City of Traverse In Better Times

The Floating Gambling Ship


The elegant ship City of Traverse fell on hard times.


Since its launch in 1871, the vessel faithfully carried passengers and freight between Chicago and Traverse City. In most of its years, the vessel had only two masters, Capt. George Baldwin and later his son, Capt. Thomas Baldwin.


But now it was 1905, and the oak-hulled ship had outlived her usefulness. The new owner, Captain Stephen Jones, had a plan to turn it into a floating gambling casino with the help of the latest technological gadget, the wireless telegraph.


Betting on horse races was prohibited in Chicago, where racing was a popular sport. But Jones and his business partner, a man identified as "Bud" White, reasoned that the City of Traverse could ferry customers to a point beyond a three-mile limit of the Illinois shoreline where they could bet on the races via the wireless, and the state law did not apply.


Gambling, considered an evil and addictive vice, was prohibited in most states, but in 1905 there was no federal law against it. The laws of the day gave states jurisdiction on the water for three miles from the coast. After that, the water was controlled by national or international law, depending on the lake.


A writer for the Duluth Evening Herald, in reporting the fate of the City of Traverse, lamented its demise. He said the grand old ship was being "degraded to a pool room." The story said the main deck was being fitted out as a bar and restaurant, and the saloon deck opened as a large gambling room stretching almost the length of the 214-foot vessel.


When the ship was ready to take its first load of gamblers out for a day on Lake Michigan, local authorities were scrambling to find a way to stop it.
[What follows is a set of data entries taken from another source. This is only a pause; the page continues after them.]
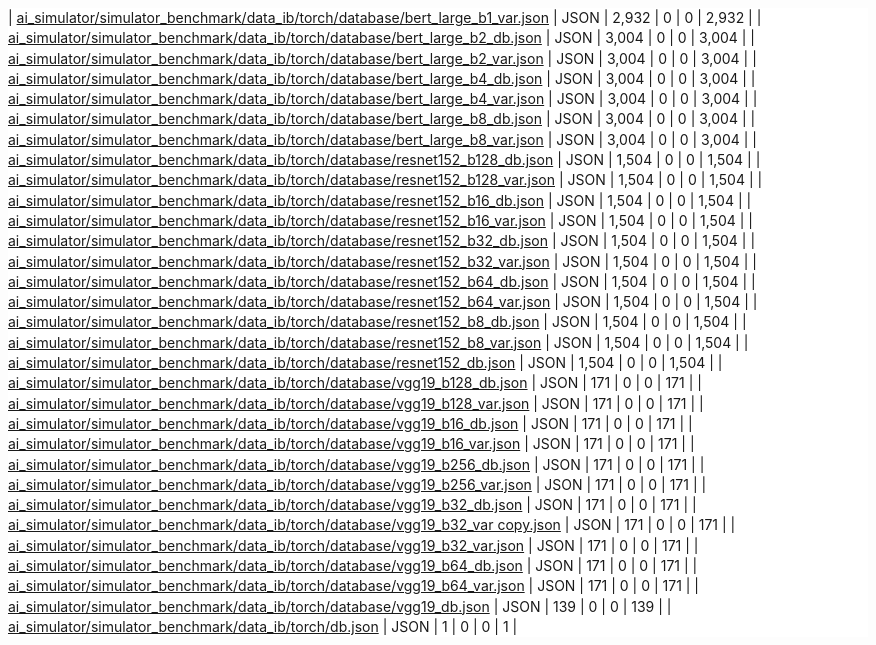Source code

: | [ai_simulator/simulator_benchmark/data_ib/torch/database/bert_large_b1_var.json](/ai_simulator/simulator_benchmark/data_ib/torch/database/bert_large_b1_var.json) | JSON | 2,932 | 0 | 0 | 2,932 |
| [ai_simulator/simulator_benchmark/data_ib/torch/database/bert_large_b2_db.json](/ai_simulator/simulator_benchmark/data_ib/torch/database/bert_large_b2_db.json) | JSON | 3,004 | 0 | 0 | 3,004 |
| [ai_simulator/simulator_benchmark/data_ib/torch/database/bert_large_b2_var.json](/ai_simulator/simulator_benchmark/data_ib/torch/database/bert_large_b2_var.json) | JSON | 3,004 | 0 | 0 | 3,004 |
| [ai_simulator/simulator_benchmark/data_ib/torch/database/bert_large_b4_db.json](/ai_simulator/simulator_benchmark/data_ib/torch/database/bert_large_b4_db.json) | JSON | 3,004 | 0 | 0 | 3,004 |
| [ai_simulator/simulator_benchmark/data_ib/torch/database/bert_large_b4_var.json](/ai_simulator/simulator_benchmark/data_ib/torch/database/bert_large_b4_var.json) | JSON | 3,004 | 0 | 0 | 3,004 |
| [ai_simulator/simulator_benchmark/data_ib/torch/database/bert_large_b8_db.json](/ai_simulator/simulator_benchmark/data_ib/torch/database/bert_large_b8_db.json) | JSON | 3,004 | 0 | 0 | 3,004 |
| [ai_simulator/simulator_benchmark/data_ib/torch/database/bert_large_b8_var.json](/ai_simulator/simulator_benchmark/data_ib/torch/database/bert_large_b8_var.json) | JSON | 3,004 | 0 | 0 | 3,004 |
| [ai_simulator/simulator_benchmark/data_ib/torch/database/resnet152_b128_db.json](/ai_simulator/simulator_benchmark/data_ib/torch/database/resnet152_b128_db.json) | JSON | 1,504 | 0 | 0 | 1,504 |
| [ai_simulator/simulator_benchmark/data_ib/torch/database/resnet152_b128_var.json](/ai_simulator/simulator_benchmark/data_ib/torch/database/resnet152_b128_var.json) | JSON | 1,504 | 0 | 0 | 1,504 |
| [ai_simulator/simulator_benchmark/data_ib/torch/database/resnet152_b16_db.json](/ai_simulator/simulator_benchmark/data_ib/torch/database/resnet152_b16_db.json) | JSON | 1,504 | 0 | 0 | 1,504 |
| [ai_simulator/simulator_benchmark/data_ib/torch/database/resnet152_b16_var.json](/ai_simulator/simulator_benchmark/data_ib/torch/database/resnet152_b16_var.json) | JSON | 1,504 | 0 | 0 | 1,504 |
| [ai_simulator/simulator_benchmark/data_ib/torch/database/resnet152_b32_db.json](/ai_simulator/simulator_benchmark/data_ib/torch/database/resnet152_b32_db.json) | JSON | 1,504 | 0 | 0 | 1,504 |
| [ai_simulator/simulator_benchmark/data_ib/torch/database/resnet152_b32_var.json](/ai_simulator/simulator_benchmark/data_ib/torch/database/resnet152_b32_var.json) | JSON | 1,504 | 0 | 0 | 1,504 |
| [ai_simulator/simulator_benchmark/data_ib/torch/database/resnet152_b64_db.json](/ai_simulator/simulator_benchmark/data_ib/torch/database/resnet152_b64_db.json) | JSON | 1,504 | 0 | 0 | 1,504 |
| [ai_simulator/simulator_benchmark/data_ib/torch/database/resnet152_b64_var.json](/ai_simulator/simulator_benchmark/data_ib/torch/database/resnet152_b64_var.json) | JSON | 1,504 | 0 | 0 | 1,504 |
| [ai_simulator/simulator_benchmark/data_ib/torch/database/resnet152_b8_db.json](/ai_simulator/simulator_benchmark/data_ib/torch/database/resnet152_b8_db.json) | JSON | 1,504 | 0 | 0 | 1,504 |
| [ai_simulator/simulator_benchmark/data_ib/torch/database/resnet152_b8_var.json](/ai_simulator/simulator_benchmark/data_ib/torch/database/resnet152_b8_var.json) | JSON | 1,504 | 0 | 0 | 1,504 |
| [ai_simulator/simulator_benchmark/data_ib/torch/database/resnet152_db.json](/ai_simulator/simulator_benchmark/data_ib/torch/database/resnet152_db.json) | JSON | 1,504 | 0 | 0 | 1,504 |
| [ai_simulator/simulator_benchmark/data_ib/torch/database/vgg19_b128_db.json](/ai_simulator/simulator_benchmark/data_ib/torch/database/vgg19_b128_db.json) | JSON | 171 | 0 | 0 | 171 |
| [ai_simulator/simulator_benchmark/data_ib/torch/database/vgg19_b128_var.json](/ai_simulator/simulator_benchmark/data_ib/torch/database/vgg19_b128_var.json) | JSON | 171 | 0 | 0 | 171 |
| [ai_simulator/simulator_benchmark/data_ib/torch/database/vgg19_b16_db.json](/ai_simulator/simulator_benchmark/data_ib/torch/database/vgg19_b16_db.json) | JSON | 171 | 0 | 0 | 171 |
| [ai_simulator/simulator_benchmark/data_ib/torch/database/vgg19_b16_var.json](/ai_simulator/simulator_benchmark/data_ib/torch/database/vgg19_b16_var.json) | JSON | 171 | 0 | 0 | 171 |
| [ai_simulator/simulator_benchmark/data_ib/torch/database/vgg19_b256_db.json](/ai_simulator/simulator_benchmark/data_ib/torch/database/vgg19_b256_db.json) | JSON | 171 | 0 | 0 | 171 |
| [ai_simulator/simulator_benchmark/data_ib/torch/database/vgg19_b256_var.json](/ai_simulator/simulator_benchmark/data_ib/torch/database/vgg19_b256_var.json) | JSON | 171 | 0 | 0 | 171 |
| [ai_simulator/simulator_benchmark/data_ib/torch/database/vgg19_b32_db.json](/ai_simulator/simulator_benchmark/data_ib/torch/database/vgg19_b32_db.json) | JSON | 171 | 0 | 0 | 171 |
| [ai_simulator/simulator_benchmark/data_ib/torch/database/vgg19_b32_var copy.json](/ai_simulator/simulator_benchmark/data_ib/torch/database/vgg19_b32_var%20copy.json) | JSON | 171 | 0 | 0 | 171 |
| [ai_simulator/simulator_benchmark/data_ib/torch/database/vgg19_b32_var.json](/ai_simulator/simulator_benchmark/data_ib/torch/database/vgg19_b32_var.json) | JSON | 171 | 0 | 0 | 171 |
| [ai_simulator/simulator_benchmark/data_ib/torch/database/vgg19_b64_db.json](/ai_simulator/simulator_benchmark/data_ib/torch/database/vgg19_b64_db.json) | JSON | 171 | 0 | 0 | 171 |
| [ai_simulator/simulator_benchmark/data_ib/torch/database/vgg19_b64_var.json](/ai_simulator/simulator_benchmark/data_ib/torch/database/vgg19_b64_var.json) | JSON | 171 | 0 | 0 | 171 |
| [ai_simulator/simulator_benchmark/data_ib/torch/database/vgg19_db.json](/ai_simulator/simulator_benchmark/data_ib/torch/database/vgg19_db.json) | JSON | 139 | 0 | 0 | 139 |
| [ai_simulator/simulator_benchmark/data_ib/torch/db.json](/ai_simulator/simulator_benchmark/data_ib/torch/db.json) | JSON | 1 | 0 | 0 | 1 |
The Illinois Central Railway, which owned the dock where the steamer was moored, attempted to force the vessel to move, but the harbormaster, who had jurisdiction over the docks where the vessels were moored, intervened. When the City of Traverse sailed, four Chicago police officers were on board, making sure no laws were violated within the three-mile limit.


For a week or two, the floating gambling casino was a big hit. People packed the decks and enjoyed themselves, while authorities on shore racked their brains trying to find a way to stop it.
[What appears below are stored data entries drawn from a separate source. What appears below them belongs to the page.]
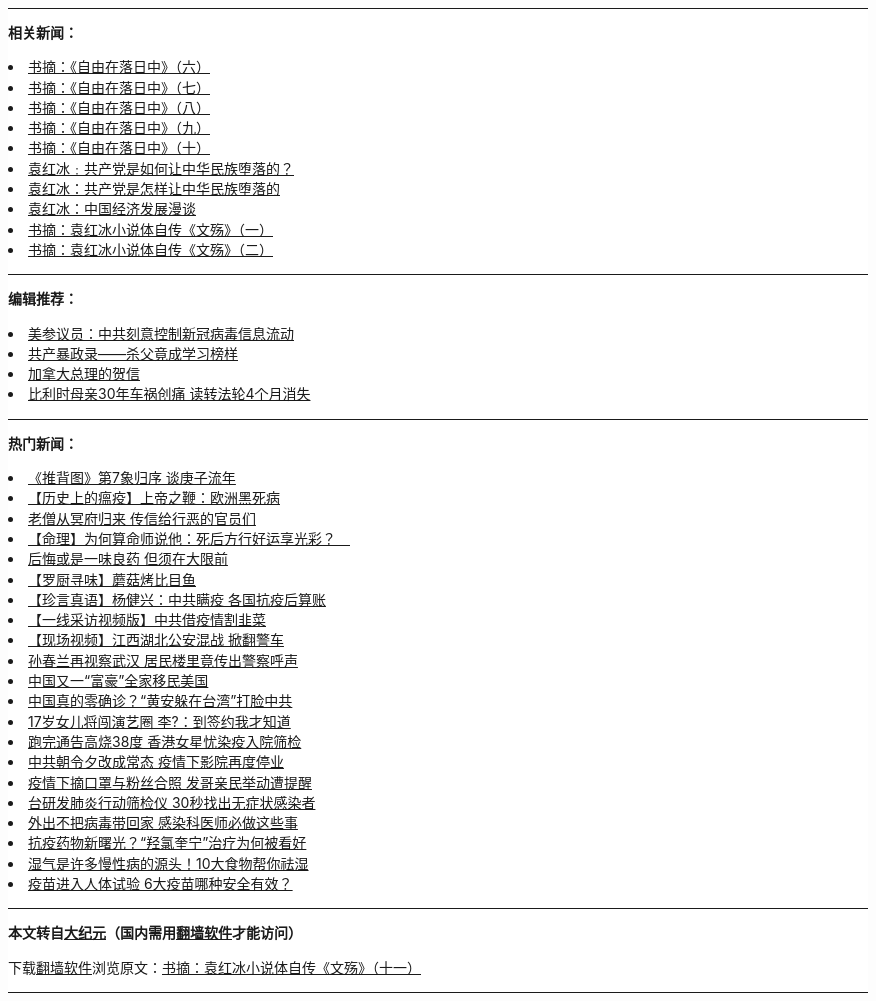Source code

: <hr>


<strong>相关新闻：</strong>
<li><a href="/gb/4/12/9/n741839.md#1">书摘：《自由在落日中》（六）</a></li>
<li><a href="/gb/4/12/9/n741846.md#1">书摘：《自由在落日中》（七）</a></li>
<li><a href="/gb/4/12/9/n741847.md#1">书摘：《自由在落日中》（八）</a></li>
<li><a href="/gb/4/12/16/n741848.md#1">书摘：《自由在落日中》（九）</a></li>
<li><a href="/gb/4/12/17/n741849.md#1">书摘：《自由在落日中》（十）</a></li>
<li><a href="/gb/4/12/16/n750099.md#1">袁红冰﹕共产党是如何让中华民族堕落的？</a></li>
<li><a href="/gb/4/12/17/n750867.md#1">袁红冰：共产党是怎样让中华民族堕落的</a></li>
<li><a href="/gb/4/12/17/n751020.md#1">袁红冰：中国经济发展漫谈</a></li>
<li><a href="/gb/4/12/18/n751850.md#1">书摘：袁红冰小说体自传《文殇》（一）</a></li>
<li><a href="/gb/4/12/18/n751851.md#1">书摘：袁红冰小说体自传《文殇》（二）</a></li>
<hr>


<strong>编辑推荐：</strong>
<li><a href="/gb/20/2/22/n11887949.md#1">美参议员：中共刻意控制新冠病毒信息流动</a></li>
<li><a href="/gb/18/2/22/n10162566.md#1" target="_blank">共产暴政录——杀父竟成学习榜样</a></li><li><a href="/gb/15/12/10/n4593139.md?dfh#1" target="_blank">加拿大总理的贺信</a></li><li><a href="/gb/17/9/12/n9623688.md#1" target="_blank">比利时母亲30年车祸创痛 读转法轮4个月消失</a></li>
<hr>

<strong>热门新闻：</strong>
<li><a href="/gb/20/3/22/n11962482.md#1">《推背图》第7象归序 谈庚子流年</a></li>
<li><a href="/gb/20/2/27/n11900217.md#1">【历史上的瘟疫】上帝之鞭：欧洲黑死病</a></li>
<li><a href="/gb/20/3/24/n11970004.md#1">老僧从冥府归来 传信给行恶的官员们</a></li>
<li><a href="/gb/20/3/23/n11965516.md#1">【命理】为何算命师说他：死后方行好运享光彩？　</a></li>
<li><a href="/gb/20/3/22/n11964127.md#1">后悔或是一味良药 但须在大限前</a></li>
<li><a href="/gb/20/3/27/n11981709.md#1">【罗厨寻味】蘑菇烤比目鱼</a></li>
<li><a href="/gb/20/3/28/n11983754.md#1">【珍言真语】杨健兴：中共瞒疫 各国抗疫后算账</a></li>
<li><a href="/gb/20/3/28/n11984349.md#1">【一线采访视频版】中共借疫情割韭菜</a></li>
<li><a href="/gb/20/3/27/n11980618.md#1">【现场视频】江西湖北公安混战 掀翻警车</a></li>
<li><a href="/gb/20/3/27/n11981697.md#1">孙春兰再视察武汉 居民楼里竟传出警察呼声</a></li>
<li><a href="/gb/20/3/27/n11981051.md#1">中国又一“富豪”全家移民美国</a></li>
<li><a href="/gb/20/3/28/n11984334.md#1">中国真的零确诊？“黄安躲在台湾”打脸中共</a></li>
<li><a href="/gb/20/3/27/n11979625.md#1">17岁女儿将闯演艺圈 李?：到签约我才知道</a></li>
<li><a href="/gb/20/3/27/n11981967.md#1">跑完通告高烧38度 香港女星忧染疫入院筛检</a></li>
<li><a href="/gb/20/3/26/n11978058.md#1">中共朝令夕改成常态 疫情下影院再度停业</a></li>
<li><a href="/gb/20/3/26/n11977672.md#1">疫情下摘口罩与粉丝合照 发哥亲民举动遭提醒</a></li>
<li><a href="/gb/20/3/28/n11984303.md#1">台研发肺炎行动筛检仪 30秒找出无症状感染者</a></li>
<li><a href="/gb/20/3/26/n11978344.md#1">外出不把病毒带回家 感染科医师必做这些事</a></li>
<li><a href="/gb/20/3/28/n11983932.md#1">抗疫药物新曙光？“羟氯奎宁”治疗为何被看好</a></li>
<li><a href="/gb/20/3/26/n11977472.md#1">湿气是许多慢性病的源头！10大食物帮你祛湿</a></li>
<li><a href="/gb/20/3/26/n11977650.md#1">疫苗进入人体试验  6大疫苗哪种安全有效？</a></li>
<hr>

<strong>本文转自<a href="https://www.epochtimes.com">大纪元</a>（国内需用<a href="https://github.com/bannedbook/fanqiang/wiki">翻墙软件</a>才能访问）</strong><p>下载<a href="https://github.com/bannedbook/fanqiang/wiki">翻墙软件</a>浏览原文：<a href="https://www.epochtimes.com/gb/4/12/28/n753287.htm">书摘：袁红冰小说体自传《文殇》（十一）</a></p><hr>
On Independence Day, the police located the land-based telegraph office where the information on the races was being transmitted. The office was raided and all of the telegraph equipment seized. The office manager and his two assistants were arrested and hauled off to jail.


Jones and White had anticipated such a raid, and there was a second secret telegraph office in place for just such an emergency. The casino sailed on, and the bets continued to be placed without interruption.


After that, the police began arresting patrons of the gambling boat, charging them with soliciting. The gamblers began disguising themselves as fishermen, and said they were only going to the docks to catch some fish. The steamer began anchoring off shore, and transporting patrons from the docks via small motor boats named the Florence and the Chester.


Finally, during the first week of August, a police line was established at the dock. Lt. Walter Jenkins and a squad of about 25 other police officers formed a line that stood firm, preventing anyone from entering the dock.


A force of more than 1,000 police officers were on stand-by in case of trouble. By about 1 p.m. that day, an estimated 400 citizens stood facing the police blockade. Many were area residents who heard about the confrontation and just came to watch.


The blockade worked and the gambling boat did not make a cruise that day. A day or two later, the police raided the steamer and arrested the passengers on gambling charges.


The matter went to court and a local judge ruled that the police could not charge people with gambling if they did not see it and if they could not prove that gambling was going on. It appeared as if the City of Traverse could not be stopped.


Next the Illinois State Attorney General, identified as Mr. Lindley, got involved. He said he found a state law against "conspiring to gamble," which was punishable by a prison term. "If the City of Traverse continues to sail in Illinois waters for gambling purposes we'll soon swamp the entire crew," he announced.


Captain Jones continued dodging the police and taking passengers for weeks after this, always keeping one step ahead of the police. Finally, late in the season, the authorities found a technical flaw and managed to get the ship's operating license revoked.


Captain Jones was arrested and fined $500 for violation of some obscure law, and the floating poolroom was out of business.